Document Type

Article

Language

eng

Format of Original

14 p.

Publication Date

8-2013

Publisher

American Association of Physicists in Medicine

Source Publication

Medical Physics

Source ISSN

0094-2405

Original Item ID

doi: 10.1118/1.4816302

Abstract

Purpose:

The authors compared the performance of five protocols intended to reduce dose to the breast during computed tomography (CT) coronary angiography scans using a model observer unknown-location signal-detectability metric.

Methods:

The authors simulated CT images of an anthropomorphic female thorax phantom for a 120 kV reference protocol and five “dose reduction” protocols intended to reduce dose to the breast: 120 kV partial angle (posteriorly centered), 120 kV tube-current modulated (TCM), 120 kV with shielded breasts, 80 kV, and 80 kV partial angle (posteriorly centered).

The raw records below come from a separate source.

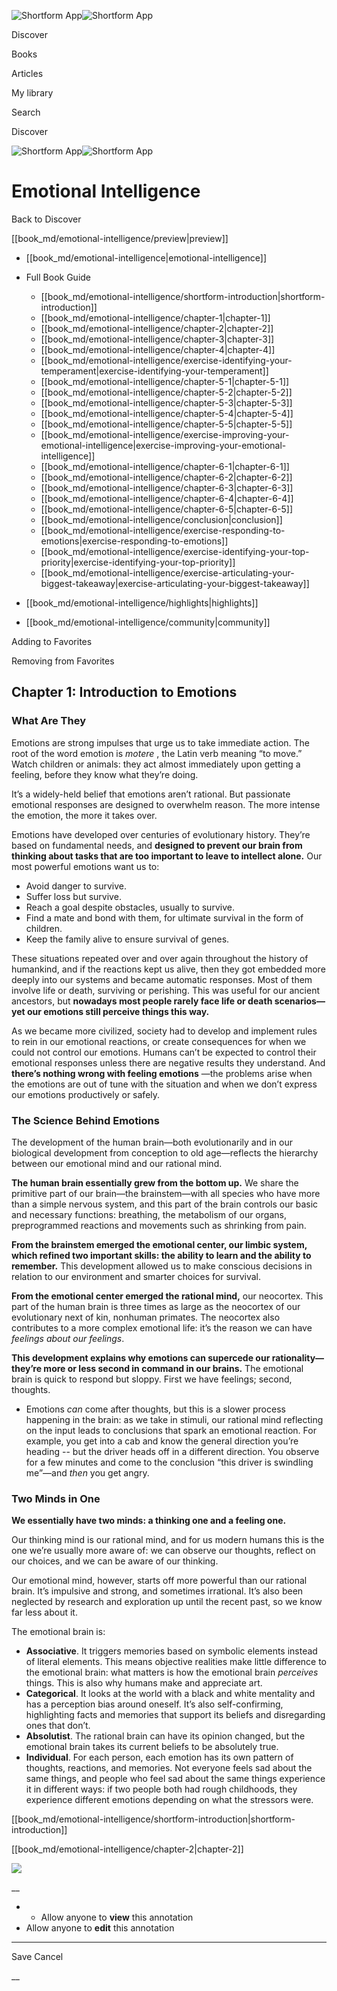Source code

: ![Shortform App](/img/logo.36a2399e.svg)![Shortform App](/img/logo-dark.70c1b072.svg)

Discover

Books

Articles

My library

Search

Discover

![Shortform App](/img/logo.36a2399e.svg)![Shortform App](/img/logo-dark.70c1b072.svg)

# Emotional Intelligence

Back to Discover

[[book_md/emotional-intelligence/preview|preview]]

  * [[book_md/emotional-intelligence|emotional-intelligence]]
  * Full Book Guide

    * [[book_md/emotional-intelligence/shortform-introduction|shortform-introduction]]
    * [[book_md/emotional-intelligence/chapter-1|chapter-1]]
    * [[book_md/emotional-intelligence/chapter-2|chapter-2]]
    * [[book_md/emotional-intelligence/chapter-3|chapter-3]]
    * [[book_md/emotional-intelligence/chapter-4|chapter-4]]
    * [[book_md/emotional-intelligence/exercise-identifying-your-temperament|exercise-identifying-your-temperament]]
    * [[book_md/emotional-intelligence/chapter-5-1|chapter-5-1]]
    * [[book_md/emotional-intelligence/chapter-5-2|chapter-5-2]]
    * [[book_md/emotional-intelligence/chapter-5-3|chapter-5-3]]
    * [[book_md/emotional-intelligence/chapter-5-4|chapter-5-4]]
    * [[book_md/emotional-intelligence/chapter-5-5|chapter-5-5]]
    * [[book_md/emotional-intelligence/exercise-improving-your-emotional-intelligence|exercise-improving-your-emotional-intelligence]]
    * [[book_md/emotional-intelligence/chapter-6-1|chapter-6-1]]
    * [[book_md/emotional-intelligence/chapter-6-2|chapter-6-2]]
    * [[book_md/emotional-intelligence/chapter-6-3|chapter-6-3]]
    * [[book_md/emotional-intelligence/chapter-6-4|chapter-6-4]]
    * [[book_md/emotional-intelligence/chapter-6-5|chapter-6-5]]
    * [[book_md/emotional-intelligence/conclusion|conclusion]]
    * [[book_md/emotional-intelligence/exercise-responding-to-emotions|exercise-responding-to-emotions]]
    * [[book_md/emotional-intelligence/exercise-identifying-your-top-priority|exercise-identifying-your-top-priority]]
    * [[book_md/emotional-intelligence/exercise-articulating-your-biggest-takeaway|exercise-articulating-your-biggest-takeaway]]
  * [[book_md/emotional-intelligence/highlights|highlights]]
  * [[book_md/emotional-intelligence/community|community]]



Adding to Favorites 

Removing from Favorites 

## Chapter 1: Introduction to Emotions

### What Are They

Emotions are strong impulses that urge us to take immediate action. The root of the word emotion is _motere_ , the Latin verb meaning “to move.” Watch children or animals: they act almost immediately upon getting a feeling, before they know what they’re doing.

It’s a widely-held belief that emotions aren’t rational. But passionate emotional responses are designed to overwhelm reason. The more intense the emotion, the more it takes over.

Emotions have developed over centuries of evolutionary history. They’re based on fundamental needs, and **designed to prevent our brain from thinking about tasks that are too important to leave to intellect alone.** Our most powerful emotions want us to:

  * Avoid danger to survive.
  * Suffer loss but survive.
  * Reach a goal despite obstacles, usually to survive.
  * Find a mate and bond with them, for ultimate survival in the form of children.
  * Keep the family alive to ensure survival of genes.



These situations repeated over and over again throughout the history of humankind, and if the reactions kept us alive, then they got embedded more deeply into our systems and became automatic responses. Most of them involve life or death, surviving or perishing. This was useful for our ancient ancestors, but **nowadays most people rarely face life or death scenarios—yet our emotions still perceive things this way.**

As we became more civilized, society had to develop and implement rules to rein in our emotional reactions, or create consequences for when we could not control our emotions. Humans can’t be expected to control their emotional responses unless there are negative results they understand. And **there’s nothing wrong with feeling emotions** —the problems arise when the emotions are out of tune with the situation and when we don’t express our emotions productively or safely.

### The Science Behind Emotions

The development of the human brain—both evolutionarily and in our biological development from conception to old age—reflects the hierarchy between our emotional mind and our rational mind.

**The human brain essentially grew from the bottom up.** We share the primitive part of our brain—the brainstem—with all species who have more than a simple nervous system, and this part of the brain controls our basic and necessary functions: breathing, the metabolism of our organs, preprogrammed reactions and movements such as shrinking from pain.

**From the brainstem emerged the emotional center, our limbic system, which refined two important skills: the ability to learn and the ability to remember.** This development allowed us to make conscious decisions in relation to our environment and smarter choices for survival.

**From the emotional center emerged the rational mind,** our neocortex. This part of the human brain is three times as large as the neocortex of our evolutionary next of kin, nonhuman primates. The neocortex also contributes to a more complex emotional life: it’s the reason we can have _feelings_ _about our feelings_.

**This development explains why emotions can supercede our rationality—they’re more or less second in command in our brains.** The emotional brain is quick to respond but sloppy. First we have feelings; second, thoughts.

  * Emotions _can_ come after thoughts, but this is a slower process happening in the brain: as we take in stimuli, our rational mind reflecting on the input leads to conclusions that spark an emotional reaction. For example, you get into a cab and know the general direction you’re heading -- but the driver heads off in a different direction. You observe for a few minutes and come to the conclusion “this driver is swindling me”—and _then_ you get angry.



### Two Minds in One

**We essentially have two minds: a thinking one and a feeling one.**

Our thinking mind is our rational mind, and for us modern humans this is the one we’re usually more aware of: we can observe our thoughts, reflect on our choices, and we can be aware of our thinking.

Our emotional mind, however, starts off more powerful than our rational brain. It’s impulsive and strong, and sometimes irrational. It’s also been neglected by research and exploration up until the recent past, so we know far less about it.

The emotional brain is:

  * **Associative**. It triggers memories based on symbolic elements instead of literal elements. This means objective realities make little difference to the emotional brain: what matters is how the emotional brain _perceives_ things. This is also why humans make and appreciate art.
  * **Categorical**. It looks at the world with a black and white mentality and has a perception bias around oneself. It’s also self-confirming, highlighting facts and memories that support its beliefs and disregarding ones that don’t.
  * **Absolutist**. The rational brain can have its opinion changed, but the emotional brain takes its current beliefs to be absolutely true.
  * **Individual**. For each person, each emotion has its own pattern of thoughts, reactions, and memories. Not everyone feels sad about the same things, and people who feel sad about the same things experience it in different ways: if two people both had rough childhoods, they experience different emotions depending on what the stressors were.



[[book_md/emotional-intelligence/shortform-introduction|shortform-introduction]]

[[book_md/emotional-intelligence/chapter-2|chapter-2]]

![](https://bat.bing.com/action/0?ti=56018282&Ver=2&mid=28c65745-79ee-4560-b59f-88de82b74857&sid=49fff5b0636c11eeb9c611038afc8668&vid=4a005010636c11ee80c703d4c4a7acd5&vids=0&msclkid=N&pi=0&lg=en-US&sw=800&sh=600&sc=24&nwd=1&tl=Shortform%20%7C%20Book&p=https%3A%2F%2Fwww.shortform.com%2Fapp%2Fbook%2Femotional-intelligence%2Fchapter-1&r=&lt=432&evt=pageLoad&sv=1&rn=911580)

__

  *   * Allow anyone to **view** this annotation
  * Allow anyone to **edit** this annotation



* * *

Save Cancel

__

Two image quality tasks were investigated: the detection and localization of 4-mm, 3.25 mg/ml and 1-mm, 6.0 mg/ml iodine contrast signals randomly located in the heart region. For each protocol, the authors plotted the signal detectability, as quantified by the area under the exponentially transformed free response characteristic curve estimator (AˆFE), as well as noise and contrast-to-noise ratio (CNR) versus breast and lung dose. In addition, the authors quantified each protocol's dose performance as the percent difference in dose relative to the reference protocol achieved while maintaining equivalent AˆFE.

Results:

For the 4-mm signal-size task, the 80 kV full scan and 80 kV partial angle protocols decreased dose to the breast (80.5% and 85.3%, respectively) and lung (80.5% and 76.7%, respectively) with AˆFE= 0.96, but also resulted in an approximate three-fold increase in image noise. The 120 kV partial protocol reduced dose to the breast (17.6%) at the expense of increased lung dose (25.3%). The TCM algorithm decreased dose to the breast (6.0%) and lung (10.4%). Breast shielding increased breast dose (67.8%) and lung dose (103.4%). The 80 kV and 80 kV partial protocols demonstrated greater dose reductions for the 4-mm task than for the 1-mm task, and the shielded protocol showed a larger increase in dose for the 4-mm task than for the 1-mm task. In general, the CNR curves indicate a similar relative ranking of protocol performance as the corresponding AˆFE curves, however, the CNR metric overestimated the performance of the shielded protocol for both tasks, leading to corresponding underestimates in the relative dose increases compared to those obtained when using the AˆFE metric.

Conclusions:

The 80 kV and 80 kV partial angle protocols demonstrated the greatest reduction to breast and lung dose, however, the subsequent increase in image noise may be deemed clinically unacceptable. Tube output for these protocols can be adjusted to achieve a more desirable noise level with lesser breast dose savings. Breast shielding increased breast and lung dose when maintaining equivalent AˆFE. The results demonstrated that comparisons of dose performance depend on both the image quality metric and the specific task, and that CNR may not be a reliable metric of signal detectability.

Comments

Accepted version. Medical Physics, Vol. 40, No. 8 (August 2013): 081921:1-14. DOI. © 2013 American Association of Physicists in Medicine. Used with permission.